Die Corona-Pandemie stellt den Sport – insbesondere den Leistungssport – auch weiterhin vor große Herausforderungen. Eine Infektion mit SARS-CoV-2 führt bei sportlich aktiven und jüngeren Menschen zwar meist nicht zu einer schweren Erkrankung oder einer Behandlung im Krankenhaus, im Nachgang können aber im Zuge des immunologisch ausgelösten Post-COVID-Syndroms (PCS) Beschwerden auftreten, die die Leistungsfähigkeit deutlich reduzieren. Symptome wie Müdigkeit und neurokognitive Beeinträchtigungen tragen dabei am stärksten zu einer verminderten Belastbarkeit bei. Auch in Einzelfällen auftretende Organkomplikationen durch die Infektion können zum Belastungsabbruch führen.
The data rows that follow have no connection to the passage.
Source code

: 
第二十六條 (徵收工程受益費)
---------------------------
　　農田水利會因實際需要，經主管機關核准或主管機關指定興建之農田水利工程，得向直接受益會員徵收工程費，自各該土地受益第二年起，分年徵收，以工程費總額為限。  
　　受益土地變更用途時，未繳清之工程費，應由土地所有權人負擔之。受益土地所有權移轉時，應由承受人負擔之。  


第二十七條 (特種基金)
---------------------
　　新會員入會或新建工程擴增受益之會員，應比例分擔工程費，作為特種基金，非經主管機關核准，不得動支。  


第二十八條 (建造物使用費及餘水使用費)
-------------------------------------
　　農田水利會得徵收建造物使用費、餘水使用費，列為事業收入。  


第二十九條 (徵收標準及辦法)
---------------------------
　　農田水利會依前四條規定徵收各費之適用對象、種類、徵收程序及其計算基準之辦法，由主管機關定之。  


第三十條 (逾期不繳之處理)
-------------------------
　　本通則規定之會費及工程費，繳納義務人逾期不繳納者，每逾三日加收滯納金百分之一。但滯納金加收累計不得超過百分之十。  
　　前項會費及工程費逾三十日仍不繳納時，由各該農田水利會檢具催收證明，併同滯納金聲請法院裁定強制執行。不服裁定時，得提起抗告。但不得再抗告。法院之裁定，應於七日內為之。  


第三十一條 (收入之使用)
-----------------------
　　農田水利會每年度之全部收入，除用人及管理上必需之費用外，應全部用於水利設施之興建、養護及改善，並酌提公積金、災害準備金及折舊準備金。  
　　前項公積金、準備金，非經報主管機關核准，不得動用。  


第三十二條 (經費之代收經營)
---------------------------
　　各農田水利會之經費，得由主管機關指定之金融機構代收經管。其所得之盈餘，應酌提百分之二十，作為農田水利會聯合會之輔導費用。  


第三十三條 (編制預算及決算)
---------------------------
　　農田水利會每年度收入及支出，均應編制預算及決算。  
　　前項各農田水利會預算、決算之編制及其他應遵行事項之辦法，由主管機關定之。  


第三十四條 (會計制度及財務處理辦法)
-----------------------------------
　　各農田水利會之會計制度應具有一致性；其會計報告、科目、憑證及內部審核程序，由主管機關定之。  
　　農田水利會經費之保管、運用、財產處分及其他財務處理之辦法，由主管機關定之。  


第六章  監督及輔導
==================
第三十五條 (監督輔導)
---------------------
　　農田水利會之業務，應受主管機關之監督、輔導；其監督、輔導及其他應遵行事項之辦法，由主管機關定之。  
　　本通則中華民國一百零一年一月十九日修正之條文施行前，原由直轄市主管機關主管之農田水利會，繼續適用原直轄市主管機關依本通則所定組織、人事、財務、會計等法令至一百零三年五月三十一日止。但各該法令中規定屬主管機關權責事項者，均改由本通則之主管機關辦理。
In der Literatur finden sich unterschiedliche Empfehlungen, wann ein sicherer Wiedereinstieg in den Sport möglich ist und wie dieser gestaltet werden kann. Prof. Dr. Dr. Karsten Hollander hat zusammen mit zahlreichen Professorinnen und Professoren der deutschen Sportmedizin in einem Experten-Konsensus Handlungsempfehlungen zusammengetragen – auf Basis der aktuell verfügbaren wissenschaftlichen Erkenntnisse zur Pathogenität des Virus und klinischen Erfahrungen bei Breiten- und Spitzensportlern. Die Empfehlungen sollen helfen, eine Einschätzung des Schweregrades einer Infektion mit SARS-CoV-2 vorzunehmen, um eine Richtlinie für die Belastungspause und den Wiedereinstieg sowie die erforderlichen sportmedizinischen Untersuchungen zu geben.

Der Artikel »Recommendations for Return-to-Sport after COVID-19: Expert Consensus« erschien im German Journal of Sports Medicine.